Text for analysis:
In his recent statements, Lindzen rails against what he sees as a conformist and self-reinforcing "iron triangle of climate scientists, advocates and policymakers" with a "vested interest in alarm."
"To a certain extent, how much confidence you have in any of the evidence is a matter of taste," said Ron Miller, a NASA climatologist who worked with Lindzen at MIT in the late 1980s. "If you look at any individual piece of evidence—the surface temperature record or the climate models—they all have some uncertainties associated with them. But when I look at it, it seems like everything's pointing in the same direction, and I find that pretty convincing. I guess Dick doesn't."
Lindzen has been researching the Earth's climate since the 1960s. He is credited with doing fundamental work in atmospheric dynamics. In 1977, he was elected into the geophysics section of the National Academy of Sciences. His former graduate students describe him as fiercely intelligent, with a deep contrarian streak.
Because of his credentials, the scientific community took heed of his early arguments against climate modeling and global warming in general.

Supplied entries:
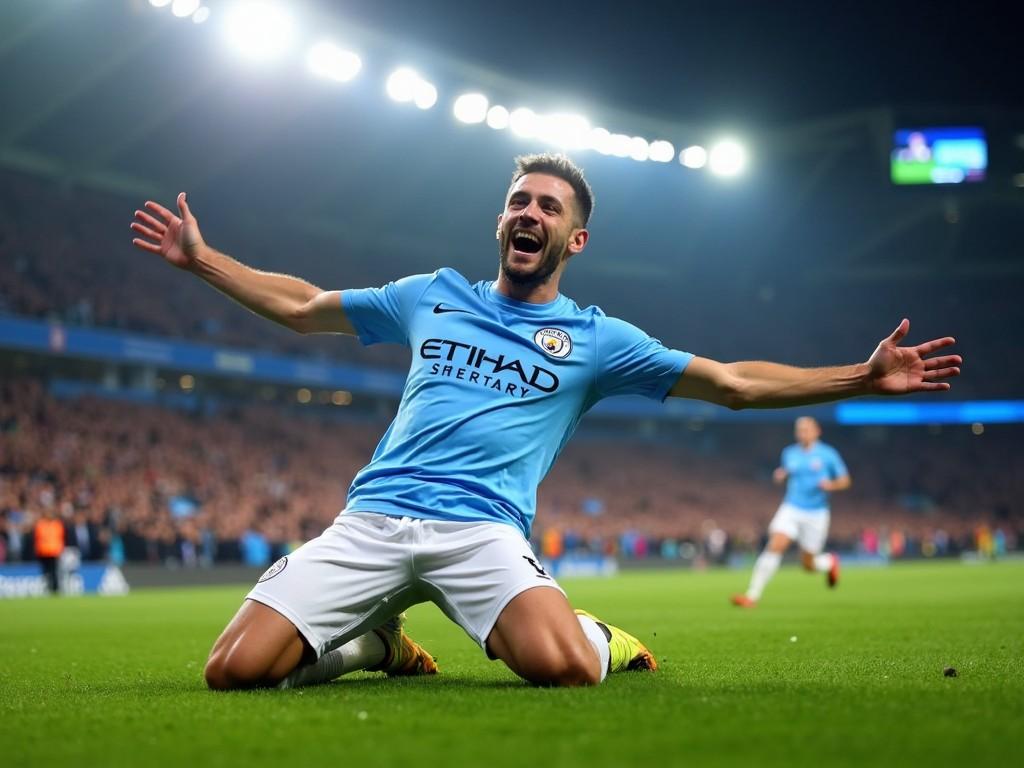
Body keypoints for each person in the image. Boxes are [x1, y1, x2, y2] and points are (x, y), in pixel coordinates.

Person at [130, 153, 961, 689]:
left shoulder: (600, 339)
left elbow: (736, 383)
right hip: (373, 520)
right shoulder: (431, 294)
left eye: (549, 207)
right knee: (232, 673)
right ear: (501, 221)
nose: (530, 213)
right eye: (518, 201)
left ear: (576, 238)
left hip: (482, 532)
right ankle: (378, 646)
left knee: (568, 671)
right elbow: (306, 306)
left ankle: (595, 631)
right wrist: (203, 260)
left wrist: (861, 375)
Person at [731, 417, 849, 608]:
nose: (802, 433)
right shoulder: (789, 453)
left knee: (808, 565)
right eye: (799, 430)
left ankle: (829, 562)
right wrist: (781, 476)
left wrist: (831, 485)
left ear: (817, 431)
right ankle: (752, 596)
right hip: (792, 507)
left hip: (816, 513)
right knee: (775, 544)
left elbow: (845, 480)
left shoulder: (828, 454)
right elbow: (787, 473)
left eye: (806, 429)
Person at [33, 507, 65, 594]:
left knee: (54, 572)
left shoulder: (57, 524)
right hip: (43, 552)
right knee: (45, 572)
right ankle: (47, 588)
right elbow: (37, 539)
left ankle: (55, 589)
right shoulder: (41, 524)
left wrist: (60, 550)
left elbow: (61, 538)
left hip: (54, 552)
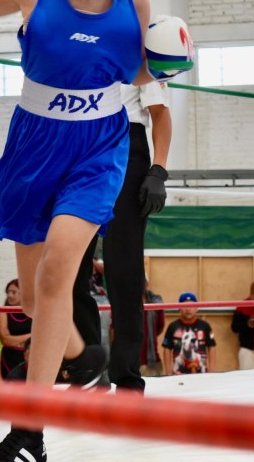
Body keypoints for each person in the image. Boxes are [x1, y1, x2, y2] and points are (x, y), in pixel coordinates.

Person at [0, 0, 194, 461]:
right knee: (33, 301)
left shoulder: (136, 1)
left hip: (99, 150)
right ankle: (82, 354)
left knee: (59, 276)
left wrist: (169, 71)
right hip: (32, 148)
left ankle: (28, 432)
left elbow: (138, 79)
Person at [74, 81, 171, 393]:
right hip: (80, 143)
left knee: (124, 271)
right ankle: (89, 370)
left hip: (126, 142)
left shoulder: (137, 47)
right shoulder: (80, 49)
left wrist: (158, 170)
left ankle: (127, 377)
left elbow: (160, 112)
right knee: (72, 271)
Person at [162, 292, 217, 375]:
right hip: (178, 376)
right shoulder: (173, 326)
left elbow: (211, 347)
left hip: (202, 375)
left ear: (197, 308)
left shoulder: (205, 326)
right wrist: (168, 371)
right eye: (184, 305)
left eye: (191, 305)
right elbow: (167, 348)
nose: (188, 309)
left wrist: (212, 370)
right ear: (179, 308)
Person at [0, 279, 31, 379]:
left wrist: (14, 339)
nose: (10, 295)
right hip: (9, 358)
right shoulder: (3, 312)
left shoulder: (33, 311)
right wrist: (30, 336)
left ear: (23, 293)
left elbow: (40, 335)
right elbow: (5, 340)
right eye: (8, 292)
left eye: (14, 292)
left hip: (29, 357)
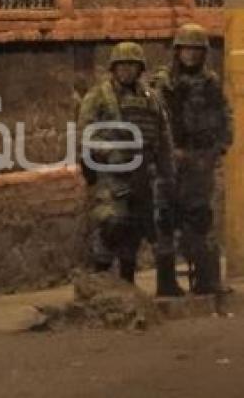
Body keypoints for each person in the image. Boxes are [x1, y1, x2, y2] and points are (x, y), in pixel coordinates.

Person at [78, 42, 175, 285]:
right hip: (112, 174)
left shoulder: (151, 98)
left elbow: (163, 137)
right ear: (114, 68)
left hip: (144, 174)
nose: (127, 70)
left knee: (135, 228)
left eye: (132, 65)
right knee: (111, 223)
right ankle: (99, 283)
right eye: (122, 65)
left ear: (140, 68)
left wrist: (167, 173)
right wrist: (110, 152)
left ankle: (127, 284)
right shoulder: (99, 96)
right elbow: (84, 134)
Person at [150, 24, 233, 295]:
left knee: (199, 218)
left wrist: (219, 147)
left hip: (200, 161)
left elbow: (223, 115)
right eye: (186, 49)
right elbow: (154, 121)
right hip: (170, 161)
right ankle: (166, 282)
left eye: (197, 50)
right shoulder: (164, 83)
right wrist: (168, 152)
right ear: (178, 51)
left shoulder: (210, 82)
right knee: (165, 218)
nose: (191, 55)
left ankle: (206, 280)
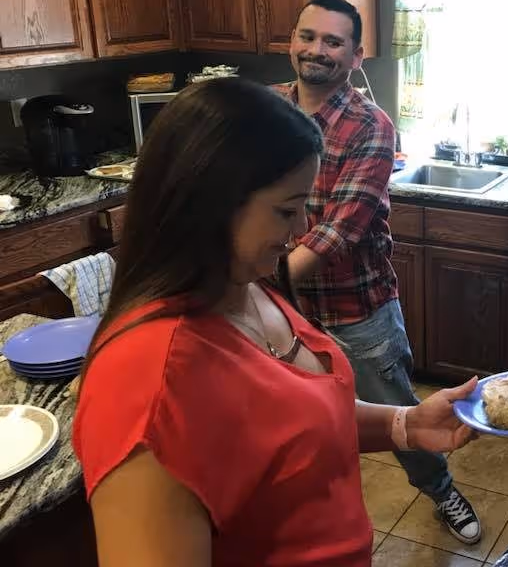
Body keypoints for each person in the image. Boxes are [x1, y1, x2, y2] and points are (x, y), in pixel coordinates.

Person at [73, 79, 477, 566]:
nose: (302, 229)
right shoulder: (147, 385)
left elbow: (297, 419)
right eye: (287, 209)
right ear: (209, 204)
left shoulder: (247, 284)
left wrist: (405, 423)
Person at [273, 0, 481, 543]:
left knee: (399, 419)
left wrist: (251, 285)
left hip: (355, 312)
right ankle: (314, 516)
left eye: (333, 41)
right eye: (308, 36)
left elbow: (337, 233)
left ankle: (440, 490)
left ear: (356, 55)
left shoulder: (371, 126)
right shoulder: (264, 112)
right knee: (295, 423)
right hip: (278, 311)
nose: (317, 50)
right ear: (291, 40)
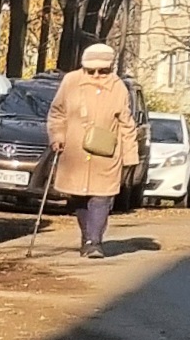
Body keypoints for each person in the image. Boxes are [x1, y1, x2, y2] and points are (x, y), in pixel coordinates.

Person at [46, 43, 139, 258]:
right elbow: (57, 113)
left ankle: (94, 242)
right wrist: (57, 137)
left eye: (103, 71)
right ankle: (87, 237)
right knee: (79, 198)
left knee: (101, 198)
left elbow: (127, 123)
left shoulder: (118, 87)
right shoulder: (71, 82)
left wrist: (130, 155)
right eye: (91, 70)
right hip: (75, 153)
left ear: (110, 68)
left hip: (106, 155)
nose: (96, 75)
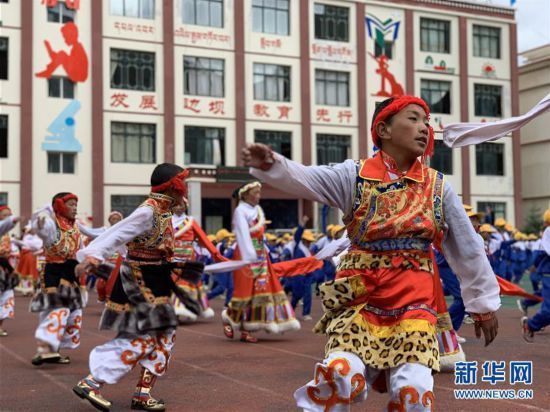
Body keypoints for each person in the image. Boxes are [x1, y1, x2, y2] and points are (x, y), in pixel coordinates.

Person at [243, 95, 500, 410]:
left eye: (427, 122)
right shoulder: (353, 176)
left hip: (414, 302)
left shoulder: (437, 186)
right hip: (358, 299)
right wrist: (272, 163)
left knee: (414, 394)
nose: (425, 128)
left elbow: (468, 247)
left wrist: (482, 305)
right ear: (384, 130)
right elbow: (307, 178)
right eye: (413, 119)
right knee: (339, 377)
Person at [73, 163, 202, 411]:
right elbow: (117, 234)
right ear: (174, 186)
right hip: (140, 280)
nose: (185, 189)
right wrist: (92, 257)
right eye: (183, 183)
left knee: (165, 334)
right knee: (143, 337)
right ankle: (92, 381)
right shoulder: (148, 211)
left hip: (154, 277)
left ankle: (143, 392)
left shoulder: (163, 211)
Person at [222, 181, 300, 343]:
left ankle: (247, 328)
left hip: (260, 254)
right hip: (245, 254)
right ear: (245, 195)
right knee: (245, 291)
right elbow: (243, 235)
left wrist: (265, 253)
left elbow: (260, 236)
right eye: (255, 193)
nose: (259, 196)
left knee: (261, 290)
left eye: (259, 192)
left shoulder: (257, 210)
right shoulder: (240, 211)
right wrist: (249, 255)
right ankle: (230, 318)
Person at [30, 193, 84, 365]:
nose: (75, 208)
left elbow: (82, 247)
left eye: (76, 205)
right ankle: (45, 350)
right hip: (54, 271)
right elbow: (42, 230)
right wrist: (40, 223)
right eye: (71, 205)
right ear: (60, 205)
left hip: (70, 272)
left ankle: (53, 350)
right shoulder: (52, 224)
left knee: (72, 312)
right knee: (56, 310)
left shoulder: (75, 226)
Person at [521, 208, 550, 342]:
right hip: (548, 273)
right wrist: (535, 266)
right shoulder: (548, 231)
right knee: (548, 310)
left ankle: (536, 321)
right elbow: (543, 253)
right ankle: (531, 325)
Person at [0, 206, 20, 336]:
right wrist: (11, 269)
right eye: (5, 215)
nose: (8, 217)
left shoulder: (6, 235)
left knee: (7, 298)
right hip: (3, 268)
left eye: (10, 215)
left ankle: (0, 326)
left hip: (5, 269)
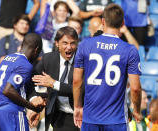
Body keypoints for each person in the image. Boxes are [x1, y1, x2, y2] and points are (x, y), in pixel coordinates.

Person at [73, 3, 142, 131]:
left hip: (90, 118)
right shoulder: (129, 50)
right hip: (116, 120)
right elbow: (136, 88)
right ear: (122, 23)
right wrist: (136, 110)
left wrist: (77, 107)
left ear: (103, 21)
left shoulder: (84, 44)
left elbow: (77, 81)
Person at [0, 33, 46, 131]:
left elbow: (23, 87)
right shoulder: (25, 64)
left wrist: (35, 98)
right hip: (12, 114)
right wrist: (30, 106)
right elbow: (8, 90)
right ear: (36, 50)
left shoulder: (7, 58)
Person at [31, 26, 83, 131]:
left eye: (72, 43)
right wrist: (36, 98)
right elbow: (31, 81)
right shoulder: (48, 59)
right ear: (56, 43)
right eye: (65, 43)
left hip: (81, 116)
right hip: (58, 117)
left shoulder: (83, 61)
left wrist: (54, 84)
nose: (69, 47)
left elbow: (81, 89)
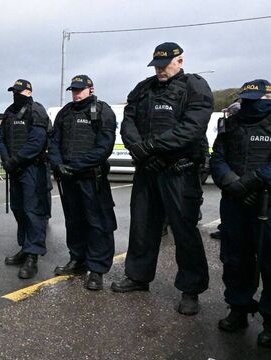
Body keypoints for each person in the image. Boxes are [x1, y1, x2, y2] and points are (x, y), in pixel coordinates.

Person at [113, 42, 214, 316]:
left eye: (164, 64)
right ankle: (138, 277)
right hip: (148, 169)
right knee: (143, 225)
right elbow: (128, 122)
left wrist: (152, 147)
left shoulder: (195, 87)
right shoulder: (143, 88)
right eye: (156, 65)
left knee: (184, 230)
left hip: (178, 171)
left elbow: (191, 128)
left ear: (179, 61)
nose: (159, 70)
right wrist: (141, 151)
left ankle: (190, 290)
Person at [210, 79, 271, 348]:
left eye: (254, 100)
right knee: (235, 258)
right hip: (235, 202)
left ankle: (270, 320)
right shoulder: (231, 124)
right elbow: (217, 158)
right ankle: (239, 308)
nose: (248, 106)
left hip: (266, 202)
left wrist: (252, 182)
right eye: (245, 100)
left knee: (270, 261)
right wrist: (233, 182)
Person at [48, 75, 117, 290]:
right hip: (68, 177)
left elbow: (104, 147)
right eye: (73, 90)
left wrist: (75, 166)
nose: (76, 94)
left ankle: (96, 268)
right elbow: (54, 141)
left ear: (91, 89)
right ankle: (77, 259)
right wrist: (58, 165)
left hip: (90, 178)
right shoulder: (65, 112)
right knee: (74, 220)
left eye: (80, 90)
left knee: (97, 223)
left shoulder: (102, 111)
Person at [0, 79, 52, 279]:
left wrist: (16, 160)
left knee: (32, 211)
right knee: (18, 210)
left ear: (29, 92)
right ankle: (24, 247)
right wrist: (6, 159)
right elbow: (0, 138)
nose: (15, 94)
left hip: (31, 169)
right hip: (14, 168)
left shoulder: (36, 110)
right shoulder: (9, 112)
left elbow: (37, 141)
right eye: (13, 91)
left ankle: (33, 256)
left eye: (19, 91)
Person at [210, 101, 241, 241]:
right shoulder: (229, 127)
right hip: (231, 180)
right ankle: (225, 228)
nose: (228, 115)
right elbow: (218, 156)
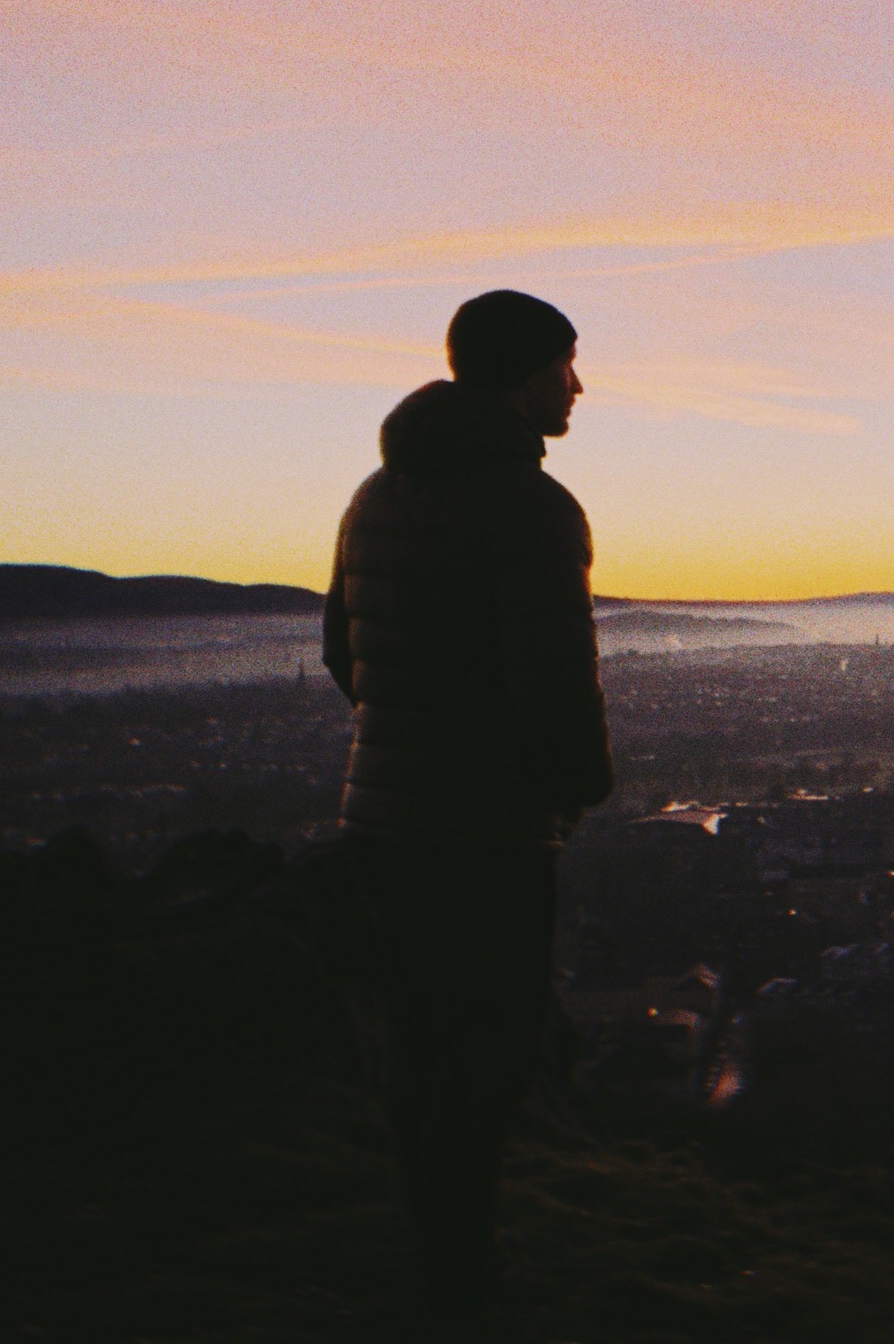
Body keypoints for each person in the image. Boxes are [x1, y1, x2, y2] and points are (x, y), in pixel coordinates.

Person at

Task list:
1) List every institution or organization named in the passage about Lindzen.
2) Reproduce the part of the passage about Lindzen starting at "Lindzen has been" and ending at "deep contrarian streak.".
3) Carry on the passage about Lindzen from its final sentence.

Responses per task:
1) NASA, MIT, National Academy of Sciences

2)
Lindzen has been researching the Earth's climate since the 1960s. He is credited with doing fundamental work in atmospheric dynamics. In 1977, he was elected into the geophysics section of the National Academy of Sciences. His former graduate students describe him as fiercely intelligent, with a deep contrarian streak.

3)
"I think his point was legitimate, at the time—the models really hadn't been tested very thoroughly," said Miller. "But there's been a lot of improvement, I think, in large part in response to his criticism. The upshot, at least from my point of view, was that I ended up pretty convinced the models were actually doing the right thing."
But Lindzen's complaint wasn't with the models' performance or their development. He dismisses the very idea of climate modeling as a scientific endeavor.
"It's a kind of replacement for theory," Lindzen said. "We're finding students taking the model developed by someone else—never tested by them—and just turning knobs and calling that research. That's akin to using a Ouija board."